*** TEXT PASSAGE ***
AI Is Facing An $800B Supply-Demand Gap, Bain Study Finds
The world's corporate giants of artificial intelligence are facing a math problem that not even their increasingly advanced models can solve.
AI firms will need to generate $2T in annual revenue to fund the computing power needed to meet demand by 2030, but they will fall roughly $800B short, according to new research from Bain & Co.
Demand for AI compute power — the calculations happening on processors that fuel models like OpenAI’s ChatGPT — is growing twice as fast as chip efficiency, creating the need for more data center development.
Half of global demand for computing power could come from the U.S. by 2030, which Bain projects would require 100 gigawatts of electricity.
Tech companies, with the backing of the White House, are pouring hundreds of billions of dollars into data center development annually in a race to meet the projected need.
Up to 10% of technology spending in the U.S. could be directed towards AI capabilities in the next three to five years, with half of firms’ tech spending being used to run the AI systems, Bain estimates. It’s not nearly enough to meet demand, according to the global consulting firm’s projections.
If the major tech firms shifted their IT budgets to prioritize cloud computing and reinvested all of the projected savings from AI — which is forecast to impact teams in sales, marketing, customer support, and research and development — into supporting the technology, it would still need an additional $800B to support current growth rates, Bain found.
Consumer-facing tech firms continue to build new models and deploy new products, but none have found a way to make their AI tools profitable. OpenAI expected $5B in losses in 2024 on $3.7B in revenue, CNBC reported.
*** End of TEXT PASSAGE ***
*** GIVEN INFORMATION ***
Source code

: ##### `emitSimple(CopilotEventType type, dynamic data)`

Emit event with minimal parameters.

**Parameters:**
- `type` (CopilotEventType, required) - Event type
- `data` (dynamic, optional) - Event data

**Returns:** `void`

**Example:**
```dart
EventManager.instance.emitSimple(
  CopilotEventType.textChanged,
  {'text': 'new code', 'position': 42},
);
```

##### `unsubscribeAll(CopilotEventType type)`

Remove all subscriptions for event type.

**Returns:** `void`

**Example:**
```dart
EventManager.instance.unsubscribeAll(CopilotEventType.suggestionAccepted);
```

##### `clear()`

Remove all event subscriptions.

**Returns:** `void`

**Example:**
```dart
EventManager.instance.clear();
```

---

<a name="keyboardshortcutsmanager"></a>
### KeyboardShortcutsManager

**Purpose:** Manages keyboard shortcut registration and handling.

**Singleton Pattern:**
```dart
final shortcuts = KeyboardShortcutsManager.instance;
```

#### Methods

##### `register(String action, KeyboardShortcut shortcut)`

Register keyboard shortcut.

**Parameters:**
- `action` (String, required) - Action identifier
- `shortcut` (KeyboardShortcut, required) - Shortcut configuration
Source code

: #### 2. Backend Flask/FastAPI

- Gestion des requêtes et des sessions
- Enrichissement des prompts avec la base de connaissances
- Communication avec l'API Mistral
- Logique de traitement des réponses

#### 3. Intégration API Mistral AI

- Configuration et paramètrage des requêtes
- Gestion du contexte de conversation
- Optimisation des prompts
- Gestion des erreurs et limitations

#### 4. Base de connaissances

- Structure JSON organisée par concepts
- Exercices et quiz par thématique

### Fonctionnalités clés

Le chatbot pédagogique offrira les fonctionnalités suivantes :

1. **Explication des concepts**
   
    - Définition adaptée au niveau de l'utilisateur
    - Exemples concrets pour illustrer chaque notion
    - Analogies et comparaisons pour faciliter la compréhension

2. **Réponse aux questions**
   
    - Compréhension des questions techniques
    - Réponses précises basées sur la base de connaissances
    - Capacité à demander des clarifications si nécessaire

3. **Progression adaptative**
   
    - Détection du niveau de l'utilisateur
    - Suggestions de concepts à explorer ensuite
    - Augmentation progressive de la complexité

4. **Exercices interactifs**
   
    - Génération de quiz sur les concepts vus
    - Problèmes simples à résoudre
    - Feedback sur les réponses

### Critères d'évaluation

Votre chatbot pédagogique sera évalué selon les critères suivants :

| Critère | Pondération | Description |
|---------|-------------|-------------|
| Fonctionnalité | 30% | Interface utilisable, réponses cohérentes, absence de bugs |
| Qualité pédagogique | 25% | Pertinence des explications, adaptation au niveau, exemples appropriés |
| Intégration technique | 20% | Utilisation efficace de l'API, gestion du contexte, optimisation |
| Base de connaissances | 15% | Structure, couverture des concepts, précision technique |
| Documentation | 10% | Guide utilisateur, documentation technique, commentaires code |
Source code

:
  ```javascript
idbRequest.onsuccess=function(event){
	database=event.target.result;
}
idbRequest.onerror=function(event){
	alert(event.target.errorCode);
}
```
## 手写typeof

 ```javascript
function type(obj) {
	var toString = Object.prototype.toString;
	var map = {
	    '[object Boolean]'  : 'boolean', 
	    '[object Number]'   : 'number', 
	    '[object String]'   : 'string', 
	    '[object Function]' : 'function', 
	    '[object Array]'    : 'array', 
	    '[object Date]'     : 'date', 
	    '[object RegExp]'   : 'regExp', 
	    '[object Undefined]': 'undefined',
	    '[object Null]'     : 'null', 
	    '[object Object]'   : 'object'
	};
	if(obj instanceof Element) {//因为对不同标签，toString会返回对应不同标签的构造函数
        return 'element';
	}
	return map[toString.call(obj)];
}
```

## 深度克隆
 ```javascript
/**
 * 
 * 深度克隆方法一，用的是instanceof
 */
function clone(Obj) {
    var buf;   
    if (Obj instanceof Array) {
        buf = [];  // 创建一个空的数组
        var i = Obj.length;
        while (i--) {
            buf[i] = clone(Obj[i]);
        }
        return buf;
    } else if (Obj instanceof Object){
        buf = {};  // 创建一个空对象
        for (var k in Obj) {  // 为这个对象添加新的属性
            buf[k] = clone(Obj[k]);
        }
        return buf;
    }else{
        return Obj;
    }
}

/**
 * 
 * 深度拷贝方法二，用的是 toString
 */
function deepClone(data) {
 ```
*** End of GIVEN INFORMATION ***
In the AI supply-demand article, change "chip efficiency" to "processor efficiency" in the part starting with "Demand for AI" and going on through "gigawatts of electricity.", and give that part again.

▶ **YOUR RESPONSE**
Demand for AI compute power — the calculations happening on processors that fuel models like OpenAI’s ChatGPT — is growing twice as fast as processor efficiency, creating the need for more data center development.
Half of global demand for computing power could come from the U.S. by 2030, which Bain projects would require 100 gigawatts of electricity.